Autre exemple : chez Decathlon, un dispositif appelé « Self decision & advice process remuneration » permet à n’importe quel collaborateur qui souhaite s’accorder une augmentation de salaire ou une prime, de solliciter son entourage pour obtenir des avis sur la légitimité de sa décision.
Chez Leroy Merlin (groupe Adeo), le projet « Vision » a été initié il y a plus de 25 ans. Le principe : recueillir les suggestions des collaborateurs, pour renforcer leur implication. Dès 1994, les idées partagées par les équipes deviennent réalité : Leroy Merlin lance alors l’écoute client, réinvente ses magasins et innove dans les services avec l’emporté marchandises, l’assistance téléphonique ou encore la carte fidélité. En 2006, Leroy Merlin s’ouvre davantage sur l’extérieur avec les « visites habitants » et la création de sa Fondation. Enfin, en 2015, le programme Vision permet de collecter pas moins de 32000 idées pour écrire le projet de l’entreprise à 10 ans.

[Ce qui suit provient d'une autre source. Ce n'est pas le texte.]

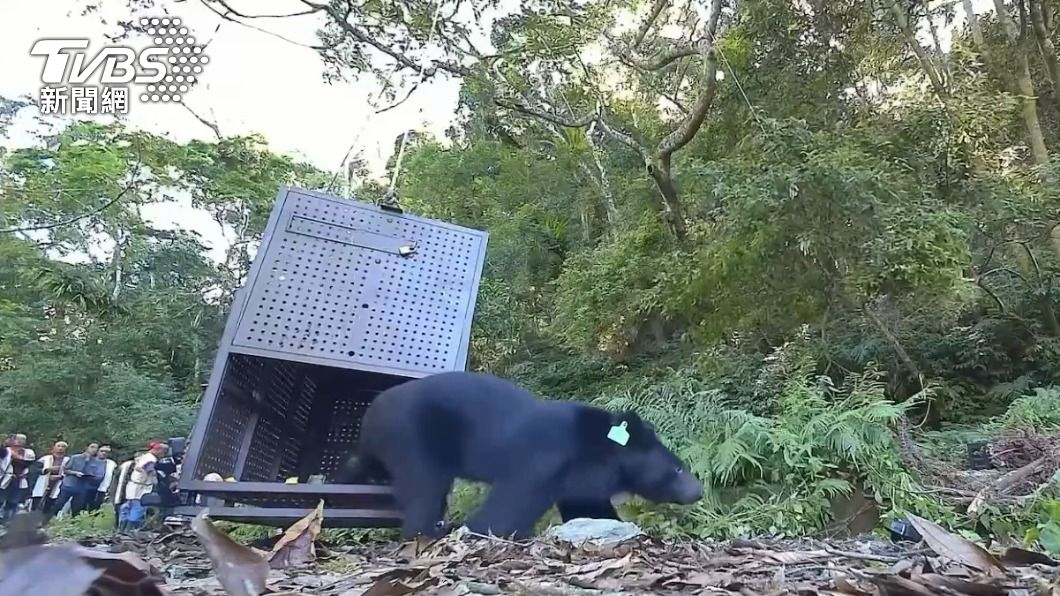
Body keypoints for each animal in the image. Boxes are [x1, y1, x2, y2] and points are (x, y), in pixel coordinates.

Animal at [336, 371, 704, 540]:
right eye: (678, 469)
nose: (699, 490)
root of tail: (371, 412)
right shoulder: (546, 460)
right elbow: (510, 505)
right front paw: (482, 529)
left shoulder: (582, 479)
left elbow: (587, 507)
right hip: (413, 435)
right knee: (424, 488)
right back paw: (427, 531)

On le voit, l’innovation managériale a, depuis plus de 120 ans, permis aux entreprises leaders de leur marché de s’adapter à leur environnement et d’anticiper les modifications en profondeur de leur champ concurrentiel. Grands groupes et start-up ont innové de concert, parfois avec des méthodes et des rythmes différents, mais toujours en s’observant et en s’apportant mutuellement des compléments. C’est ce qui fait la richesse de cette discipline en perpétuelle réinvention.
À retenir
Au sein des start-up, la culture de l’agilité et de la transformation permanente est naturelle, constitutive même de leur survie. Mais les grands groupes ne sont pas en reste. Leur capacité à s’approprier les méthodes des start-up s’est fortement développée, mais ils sont également en capacité d’inventer d'autres types d'innovations managériales, davantage orientées vers la création d'un climat de confiance, le bien-être, l'autonomie, la coconstruction du projet d'entreprise et de son offre avec les salariés.